• _Data to examine_

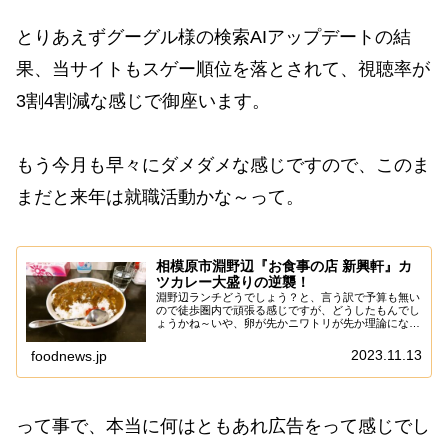
とりあえずグーグル様の検索AIアップデートの結
果、当サイトもスゲー順位を落とされて、視聴率が
3割4割減な感じで御座います。
もう今月も早々にダメダメな感じですので、このま
まだと来年は就職活動かな～って。
相模原市淵野辺『お食事の店 新興軒』カ
ツカレー大盛りの逆襲！
淵野辺ランチどうでしょう？と、言う訳で予算も無い
ので徒歩圏内で頑張る感じですが、どうしたもんでし
ょうかね～いや、卵が先かニワトリが先か理論になっ
ちゃうけれども、結局は両方が存在しないと、どちら
も存在出来ない説ですんで何はともあれ広告を（略
2023.11.13
foodnews.jp
だ...
って事で、本当に何はともあれ広告をって感じでし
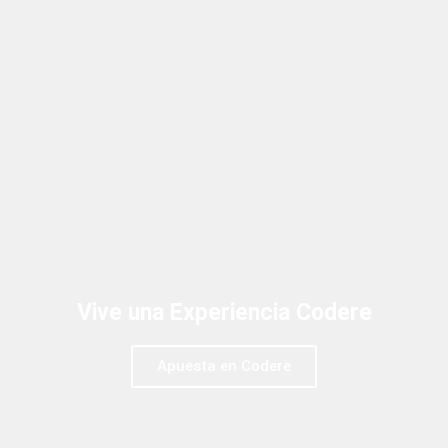
Vive una Experiencia Codere
Apuesta en Codere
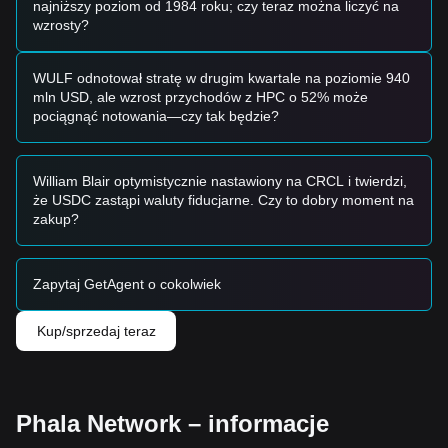
najniższy poziom od 1984 roku; czy teraz można liczyć na
Inwestorzy konserwatywni
wzrosty?
• Poczekaj, aż cena Phala Network wycofa się do poziomu
wsparcia
$0.1050
i wejdź partiami.
• Alternatywnie poczekaj, aż cena Phala Network skutecznie
WULF odnotował stratę w drugim kwartale na poziomie 940
wybije i utrzyma się powyżej oporu
$0.1280
, a dopiero
mln USD, ale wzrost przychodów z HPC o 52% może
potem podążaj za trendem.
pociągnąć notowania—czy tak będzie?
Inwestorzy nastawieni na trend
• Jeśli cena Phala Network wybije
$0.1280
, może uformować
się nowy trend wzrostowy.
William Blair optymistycznie nastawiony na CRCL i twierdzi,
• Kolejnym docelowym poziomem może być okolica
że USDC zastąpi waluty fiducjarne. Czy to dobry moment na
$0.1550
.
zakup?
Inwestorzy długoterminowi
• Dopóki rynek pozostaje powyżej poziomu
$0.1000
,
średnio- i długoterminowa struktura pozostaje korzystna dla
stopniowej akumulacji.
Zapytaj GetAgent o cokolwiek
Podsumowanie trendów
Wnioski z rynku
Kup/sprzedaj teraz
Z krótkoterminowej perspektywy Phala Network w ciągu
ostatnich 7 dni wykazywało
stabilne odbicie i zaokrąglone
dno
w strukturze cenowej, a nastroje rynkowe są generalnie
ostrożnie optymistyczne
.
Phala Network – informacje
Perspektywy rynkowe
Jeśli cena Phala Network wybije
$0.1280
, kolejnym celem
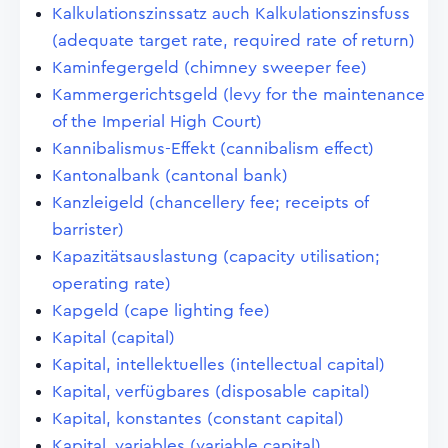
Kalkulationszinssatz auch Kalkulationszinsfuss
(adequate target rate, required rate of return)
Kaminfegergeld (chimney sweeper fee)
Kammergerichtsgeld (levy for the maintenance
of the Imperial High Court)
Kannibalismus-Effekt (cannibalism effect)
Kantonalbank (cantonal bank)
Kanzleigeld (chancellery fee; receipts of
barrister)
Kapazitätsauslastung (capacity utilisation;
operating rate)
Kapgeld (cape lighting fee)
Kapital (capital)
Kapital, intellektuelles (intellectual capital)
Kapital, verfügbares (disposable capital)
Kapital, konstantes (constant capital)
Kapital, variables (variable capital)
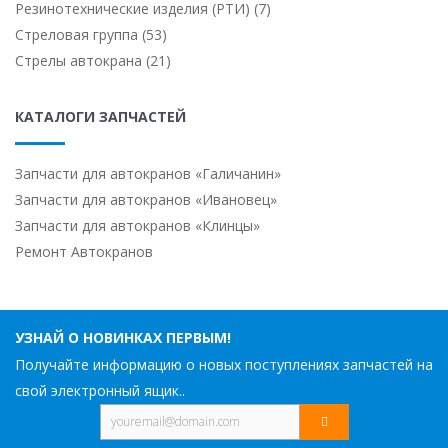
Резинотехнические изделия (РТИ) (7)
Стреловая группа (53)
Стрелы автокрана (21)
КАТАЛОГИ ЗАПЧАСТЕЙ
Запчасти для автокранов «Галичанин»
Запчасти для автокранов «Ивановец»
Запчасти для автокранов «Клинцы»
Ремонт Автокранов
УЗНАЙ О НОВИНКАХ ПЕРВЫМ!
Получайте информацию о новых поступлениях запчастей на
свой электронный ящик..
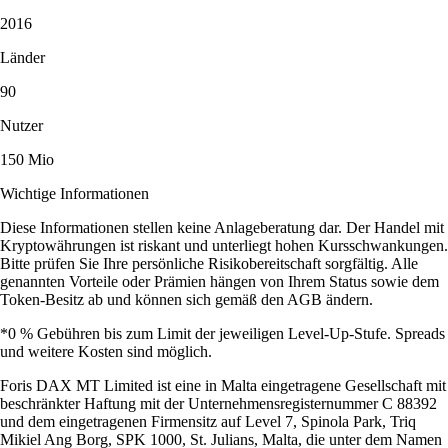
2016
Länder
90
Nutzer
150 Mio
Wichtige Informationen
Diese Informationen stellen keine Anlageberatung dar. Der Handel mit
Kryptowährungen ist riskant und unterliegt hohen Kursschwankungen.
Bitte prüfen Sie Ihre persönliche Risikobereitschaft sorgfältig. Alle
genannten Vorteile oder Prämien hängen von Ihrem Status sowie dem
Token-Besitz ab und können sich gemäß den AGB ändern.
*0 % Gebühren bis zum Limit der jeweiligen Level-Up-Stufe. Spreads
und weitere Kosten sind möglich.
Foris DAX MT Limited ist eine in Malta eingetragene Gesellschaft mit
beschränkter Haftung mit der Unternehmensregisternummer C 88392
und dem eingetragenen Firmensitz auf Level 7, Spinola Park, Triq
Mikiel Ang Borg, SPK 1000, St. Julians, Malta, die unter dem Namen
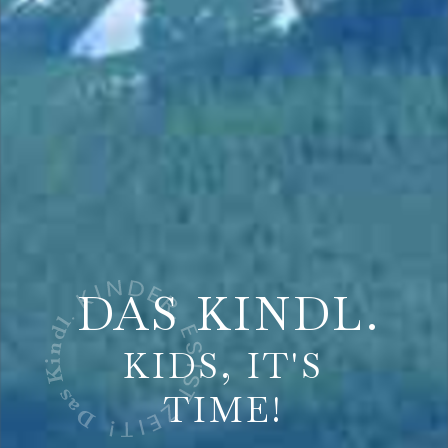
DAS KINDL.
KIDS, IT'S
TIME!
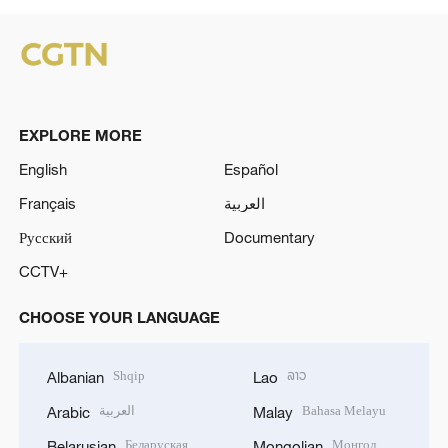
EXPLORE MORE
English
Español
Français
العربية
Русский
Documentary
CCTV+
CHOOSE YOUR LANGUAGE
Shqip
ລາວ
Albanian
Lao
العربية
Bahasa Melayu
Arabic
Malay
Беларуская
Монгол
Belarusian
Mongolian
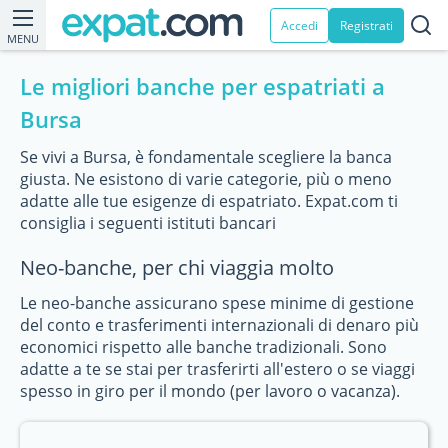
Accedi
Registrati
MENU
Le migliori banche per espatriati a
Bursa
Se vivi a Bursa, è fondamentale scegliere la banca
giusta. Ne esistono di varie categorie, più o meno
adatte alle tue esigenze di espatriato. Expat.com ti
consiglia i seguenti istituti bancari
Neo-banche, per chi viaggia molto
Le neo-banche assicurano spese minime di gestione
del conto e trasferimenti internazionali di denaro più
economici rispetto alle banche tradizionali. Sono
adatte a te se stai per trasferirti all'estero o se viaggi
spesso in giro per il mondo (per lavoro o vacanza).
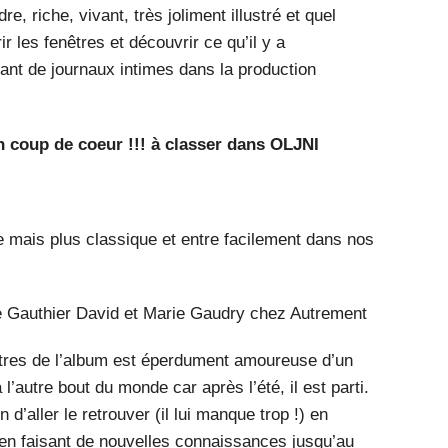
dre, riche, vivant, très joliment illustré et quel
ir les fenêtres et découvrir ce qu’il y a
 tant de journaux intimes dans la production
n coup de coeur !!! à classer dans OLJNI
e mais plus classique et entre facilement dans nos
 Gauthier David et Marie Gaudry chez Autrement
ettres de l’album est éperdument amoureuse d’un
’autre bout du monde car après l’été, il est parti.
n d’aller le retrouver (il lui manque trop !) en
 en faisant de nouvelles connaissances jusqu’au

• _Activity_
Please reproduce the records word for word, starting at their beginning and ending with the line that contains "って事で、本当に何はともあれ広告をって感じでし", both included. Leave the pictures out of your answer.

• _Written solution_
とりあえずグーグル様の検索AIアップデートの結
果、当サイトもスゲー順位を落とされて、視聴率が
3割4割減な感じで御座います。
もう今月も早々にダメダメな感じですので、このま
まだと来年は就職活動かな～って。
相模原市淵野辺『お食事の店 新興軒』カ
ツカレー大盛りの逆襲！
淵野辺ランチどうでしょう？と、言う訳で予算も無い
ので徒歩圏内で頑張る感じですが、どうしたもんでし
ょうかね～いや、卵が先かニワトリが先か理論になっ
ちゃうけれども、結局は両方が存在しないと、どちら
も存在出来ない説ですんで何はともあれ広告を（略
2023.11.13
foodnews.jp
だ...
って事で、本当に何はともあれ広告をって感じでし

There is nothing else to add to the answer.